Adolphus Dexter (1841-70) graduated from the Naval Academy and served in the Civil War. Afterward, he married a New Yorker, settled into a mansion in New Rochelle, N.Y., and had a daughter named Bertha in 1868. His cause of death is listed as typhoid pneumonia, but an Aug. 24, 1870, Enquirer story quotes a New York Sun report that Adolphus had been overexposed to the sun, fell ill and shot himself in the head at his home. “Possibly his brain had been affected by the excessive heat,” the Sun reported. He is buried in Green-Wood Cemetery in Brooklyn.
The Dexter Chapel Mausoleum
With the death of liquor baron Edmund Dexter and the end of the Civil War, renowned Cincinnati architect James Keyes Wilson created a magnificent Gothic Revival funerary chapel and mausoleum for the family at Spring Grove Cemetery in 1869. It took him four years, from 1865 to 1869, to design and build which may have been inspired by the famous Parisian church, Sainte-Chapelle or the Chinchester Cathedral in England. The flying buttresses and pure size make the mausoleum unique and a popular site to visit.

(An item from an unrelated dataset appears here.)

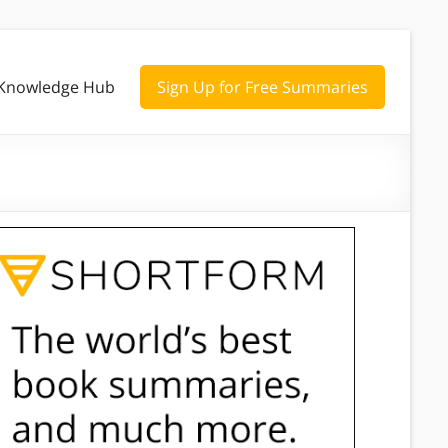
Knowledge Hub
Sign Up for Free Summaries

Behind the locked door to the top level is a marble-lined chapel that is 12 feet wide, 30 feet long and 34 feet high. The lower level crypts contain 12 marble catacombs where four generations of Dexters reside. Up to 20 people from the family are buried within. There is even an unused lift or elevator within. In the 1870s, buggy-riding Cincinnatians swarmed the cemetery to see the structure according to a report in The Cincinnati Enquirer.